(The request): Return everything in the data, unaltered, from the line containing "family: Poaceae" down to the line containing "collection date: 1965-07-23", including both of those lines.

(Stored rows):

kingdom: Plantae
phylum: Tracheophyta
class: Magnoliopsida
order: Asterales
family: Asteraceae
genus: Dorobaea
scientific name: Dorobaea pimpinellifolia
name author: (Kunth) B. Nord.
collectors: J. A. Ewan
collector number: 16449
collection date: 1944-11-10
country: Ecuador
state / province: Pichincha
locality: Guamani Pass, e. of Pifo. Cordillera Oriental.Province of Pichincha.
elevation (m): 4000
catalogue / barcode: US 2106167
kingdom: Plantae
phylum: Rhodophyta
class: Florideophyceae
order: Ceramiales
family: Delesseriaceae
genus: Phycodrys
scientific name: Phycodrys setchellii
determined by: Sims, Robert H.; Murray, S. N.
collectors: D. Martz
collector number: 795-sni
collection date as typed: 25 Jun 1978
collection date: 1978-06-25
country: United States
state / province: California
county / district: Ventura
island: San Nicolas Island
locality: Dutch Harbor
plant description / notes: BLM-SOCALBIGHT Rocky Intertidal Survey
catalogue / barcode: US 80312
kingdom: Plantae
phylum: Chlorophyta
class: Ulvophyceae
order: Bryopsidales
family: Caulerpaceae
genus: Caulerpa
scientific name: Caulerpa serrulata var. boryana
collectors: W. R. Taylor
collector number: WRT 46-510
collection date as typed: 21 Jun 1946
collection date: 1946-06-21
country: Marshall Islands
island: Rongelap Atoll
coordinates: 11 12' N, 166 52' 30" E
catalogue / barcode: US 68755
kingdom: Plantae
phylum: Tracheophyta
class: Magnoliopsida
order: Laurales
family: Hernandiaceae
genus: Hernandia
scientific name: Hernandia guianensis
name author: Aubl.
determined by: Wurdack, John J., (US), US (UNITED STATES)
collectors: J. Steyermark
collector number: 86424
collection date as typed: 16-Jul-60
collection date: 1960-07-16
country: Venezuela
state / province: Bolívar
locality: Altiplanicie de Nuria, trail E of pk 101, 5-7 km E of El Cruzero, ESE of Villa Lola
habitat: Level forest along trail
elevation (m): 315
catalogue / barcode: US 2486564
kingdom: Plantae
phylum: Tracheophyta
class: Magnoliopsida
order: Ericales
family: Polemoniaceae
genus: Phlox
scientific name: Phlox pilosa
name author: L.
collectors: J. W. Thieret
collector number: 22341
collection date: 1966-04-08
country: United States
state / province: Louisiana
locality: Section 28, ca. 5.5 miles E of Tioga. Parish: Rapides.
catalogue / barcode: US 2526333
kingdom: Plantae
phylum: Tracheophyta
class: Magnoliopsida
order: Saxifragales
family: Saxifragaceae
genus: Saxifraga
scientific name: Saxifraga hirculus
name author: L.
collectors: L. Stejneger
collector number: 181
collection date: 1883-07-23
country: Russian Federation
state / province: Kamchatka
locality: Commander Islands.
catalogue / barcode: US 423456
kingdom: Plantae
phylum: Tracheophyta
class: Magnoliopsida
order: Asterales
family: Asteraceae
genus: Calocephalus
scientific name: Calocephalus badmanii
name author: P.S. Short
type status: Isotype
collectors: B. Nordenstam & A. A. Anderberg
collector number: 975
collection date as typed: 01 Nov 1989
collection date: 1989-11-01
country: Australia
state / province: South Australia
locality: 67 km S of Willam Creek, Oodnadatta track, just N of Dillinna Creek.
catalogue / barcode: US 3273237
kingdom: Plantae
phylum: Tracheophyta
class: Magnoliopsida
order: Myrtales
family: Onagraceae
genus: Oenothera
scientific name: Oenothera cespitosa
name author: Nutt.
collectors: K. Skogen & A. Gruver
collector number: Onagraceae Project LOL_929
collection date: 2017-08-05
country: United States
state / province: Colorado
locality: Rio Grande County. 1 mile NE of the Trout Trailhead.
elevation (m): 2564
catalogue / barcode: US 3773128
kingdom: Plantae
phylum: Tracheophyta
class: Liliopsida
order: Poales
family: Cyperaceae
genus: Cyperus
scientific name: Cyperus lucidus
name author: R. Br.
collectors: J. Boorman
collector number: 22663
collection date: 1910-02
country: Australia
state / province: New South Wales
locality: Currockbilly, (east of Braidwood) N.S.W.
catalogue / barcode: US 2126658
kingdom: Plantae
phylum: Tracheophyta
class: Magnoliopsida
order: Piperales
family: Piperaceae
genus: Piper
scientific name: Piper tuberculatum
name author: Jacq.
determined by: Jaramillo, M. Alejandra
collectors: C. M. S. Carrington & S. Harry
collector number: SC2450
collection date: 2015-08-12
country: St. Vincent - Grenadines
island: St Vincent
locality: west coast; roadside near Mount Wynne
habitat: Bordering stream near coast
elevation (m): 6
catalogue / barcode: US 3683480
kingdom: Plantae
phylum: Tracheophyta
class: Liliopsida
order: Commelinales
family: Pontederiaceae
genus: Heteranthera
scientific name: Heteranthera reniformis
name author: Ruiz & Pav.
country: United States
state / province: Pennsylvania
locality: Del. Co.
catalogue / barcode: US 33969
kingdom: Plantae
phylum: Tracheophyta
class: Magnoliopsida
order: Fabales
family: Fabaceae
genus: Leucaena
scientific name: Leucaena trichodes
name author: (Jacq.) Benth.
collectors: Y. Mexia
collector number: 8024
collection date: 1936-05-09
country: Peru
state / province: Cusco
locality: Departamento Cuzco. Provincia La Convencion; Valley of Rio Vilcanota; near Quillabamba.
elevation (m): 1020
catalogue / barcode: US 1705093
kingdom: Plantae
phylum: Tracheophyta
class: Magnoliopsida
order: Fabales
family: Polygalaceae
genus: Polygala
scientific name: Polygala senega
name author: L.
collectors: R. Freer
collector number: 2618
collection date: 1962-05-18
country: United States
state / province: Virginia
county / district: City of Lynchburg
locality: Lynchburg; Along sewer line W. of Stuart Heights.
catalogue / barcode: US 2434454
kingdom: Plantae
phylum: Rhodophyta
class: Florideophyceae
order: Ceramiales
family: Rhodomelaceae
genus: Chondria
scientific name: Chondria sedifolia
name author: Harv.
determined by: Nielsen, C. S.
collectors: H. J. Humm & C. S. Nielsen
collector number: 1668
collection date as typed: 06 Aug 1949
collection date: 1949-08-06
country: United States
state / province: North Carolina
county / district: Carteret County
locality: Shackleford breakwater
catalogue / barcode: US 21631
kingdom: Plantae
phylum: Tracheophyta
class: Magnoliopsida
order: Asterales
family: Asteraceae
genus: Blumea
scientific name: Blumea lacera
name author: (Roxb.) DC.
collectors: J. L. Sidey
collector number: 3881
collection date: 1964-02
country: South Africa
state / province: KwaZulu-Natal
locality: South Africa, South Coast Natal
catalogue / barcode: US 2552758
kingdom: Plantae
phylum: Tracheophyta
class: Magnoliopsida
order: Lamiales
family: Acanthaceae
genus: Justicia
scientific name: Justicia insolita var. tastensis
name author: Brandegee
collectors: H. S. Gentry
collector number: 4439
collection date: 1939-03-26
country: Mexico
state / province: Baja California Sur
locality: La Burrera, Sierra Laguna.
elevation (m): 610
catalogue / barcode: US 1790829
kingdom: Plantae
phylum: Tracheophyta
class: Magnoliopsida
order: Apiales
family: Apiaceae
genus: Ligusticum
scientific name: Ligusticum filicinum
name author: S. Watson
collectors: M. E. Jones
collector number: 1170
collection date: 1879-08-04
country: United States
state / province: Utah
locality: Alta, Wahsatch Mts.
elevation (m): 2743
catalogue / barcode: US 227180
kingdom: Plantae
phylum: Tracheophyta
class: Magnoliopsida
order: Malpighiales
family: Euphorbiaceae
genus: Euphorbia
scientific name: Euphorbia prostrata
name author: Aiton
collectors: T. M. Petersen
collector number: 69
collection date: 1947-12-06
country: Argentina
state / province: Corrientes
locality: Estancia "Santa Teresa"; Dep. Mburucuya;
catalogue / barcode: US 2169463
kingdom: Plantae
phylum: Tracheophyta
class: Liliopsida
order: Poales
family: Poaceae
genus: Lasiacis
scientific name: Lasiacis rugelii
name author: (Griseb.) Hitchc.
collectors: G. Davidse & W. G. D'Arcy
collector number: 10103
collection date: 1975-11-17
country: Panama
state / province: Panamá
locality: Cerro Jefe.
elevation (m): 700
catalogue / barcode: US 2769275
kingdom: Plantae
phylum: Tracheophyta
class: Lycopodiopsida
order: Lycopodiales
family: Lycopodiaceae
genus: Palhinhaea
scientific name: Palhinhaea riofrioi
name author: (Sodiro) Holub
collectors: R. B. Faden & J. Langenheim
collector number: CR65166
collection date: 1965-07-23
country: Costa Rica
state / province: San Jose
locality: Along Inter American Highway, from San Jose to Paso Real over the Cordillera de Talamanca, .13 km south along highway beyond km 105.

(Problem solution):
family: Poaceae
genus: Lasiacis
scientific name: Lasiacis rugelii
name author: (Griseb.) Hitchc.
collectors: G. Davidse & W. G. D'Arcy
collector number: 10103
collection date: 1975-11-17
country: Panama
state / province: Panamá
locality: Cerro Jefe.
elevation (m): 700
catalogue / barcode: US 2769275
kingdom: Plantae
phylum: Tracheophyta
class: Lycopodiopsida
order: Lycopodiales
family: Lycopodiaceae
genus: Palhinhaea
scientific name: Palhinhaea riofrioi
name author: (Sodiro) Holub
collectors: R. B. Faden & J. Langenheim
collector number: CR65166
collection date: 1965-07-23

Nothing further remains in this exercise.